Running Workflows¶
A flowchart illustrating how each workflow component fits together with tools into the overall process is included below:
Dahak workflows are run from the command line using Snakemake, a Python package that provides similar capabilities to GNU make. Each workflow consists of a set of Snakemake rules.
Snakemake is a Python program that assembles and runs tasks using a task graph approach. See Installing for instructions on how to install it.
Dahak workflows benefit directly from Snakemake's rich feature set and capabilities. There is an extensive documentation page on executing Snakemake, and its command line options. There are other projects demonstrating ways of creating snakemake-profiles, or platform-specific configuration profiles.
How To Run Workflows¶
Generally, Snakemake is called by passing command line flags and the name of a target file or rule name:
snakemake [FLAGS] <target>
What targets are available?¶
Targets for each workflow are listed on the respective "Snakemake Rules" page for that workflow (see left side navigation menu).
There are two types of targets defined:
Target Files: The user can ask Snakemake to generate a particular file, and Snakemake will dynamically determine the rules that are required to generate the requested file. Snakemake uses a dependency graph to determine what rules to run to generate the file.
Build Rules: There are rules that do not themselves do anything but that trigger all of the rules in a given workflow. (The build rules work by assembling filenames and passing target filenames to Snakemake.)
What targets should I use?¶
Users should use the build rules to trigger workflows.
The build rules require workflow configuration details to be set using Snakemake's configuration dictionary. See the Snakemake Configuration page for details.

AIM OF THE TASK: According to the text on running Dahak workflows, how do build rules trigger every rule in a workflow even though they do nothing themselves? Answer in one to three sentences. The material after this text on running Dahak workflows has no connection to it.

RECORD EXTRACTS:
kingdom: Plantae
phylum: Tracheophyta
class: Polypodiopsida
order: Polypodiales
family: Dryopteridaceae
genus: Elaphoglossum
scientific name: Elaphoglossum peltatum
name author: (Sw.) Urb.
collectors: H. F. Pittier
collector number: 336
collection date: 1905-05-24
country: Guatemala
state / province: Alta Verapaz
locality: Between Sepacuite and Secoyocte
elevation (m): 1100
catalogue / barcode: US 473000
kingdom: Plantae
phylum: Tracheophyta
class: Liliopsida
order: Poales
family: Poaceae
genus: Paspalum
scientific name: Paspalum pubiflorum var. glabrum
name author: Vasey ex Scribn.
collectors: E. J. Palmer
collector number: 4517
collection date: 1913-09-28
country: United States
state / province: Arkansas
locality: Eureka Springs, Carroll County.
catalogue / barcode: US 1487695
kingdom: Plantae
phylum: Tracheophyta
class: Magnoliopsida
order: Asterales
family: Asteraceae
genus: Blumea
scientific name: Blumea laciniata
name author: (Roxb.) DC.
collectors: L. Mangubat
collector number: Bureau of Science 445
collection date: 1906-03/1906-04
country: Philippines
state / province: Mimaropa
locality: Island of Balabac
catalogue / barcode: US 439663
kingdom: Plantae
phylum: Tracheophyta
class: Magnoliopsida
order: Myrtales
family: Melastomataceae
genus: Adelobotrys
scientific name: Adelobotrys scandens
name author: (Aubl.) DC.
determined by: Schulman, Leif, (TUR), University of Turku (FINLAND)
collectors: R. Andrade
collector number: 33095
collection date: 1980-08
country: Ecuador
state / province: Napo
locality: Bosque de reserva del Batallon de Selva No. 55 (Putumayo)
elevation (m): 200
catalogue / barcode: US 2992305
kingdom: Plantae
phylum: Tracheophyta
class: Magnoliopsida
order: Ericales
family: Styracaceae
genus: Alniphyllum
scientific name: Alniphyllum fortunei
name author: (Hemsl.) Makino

SOLUTION TO THE PROBLEM: Build rules assemble filenames and pass those target filenames to Snakemake. Snakemake then uses its dependency graph to work out which rules must run to produce the requested files, so every rule in the workflow is triggered.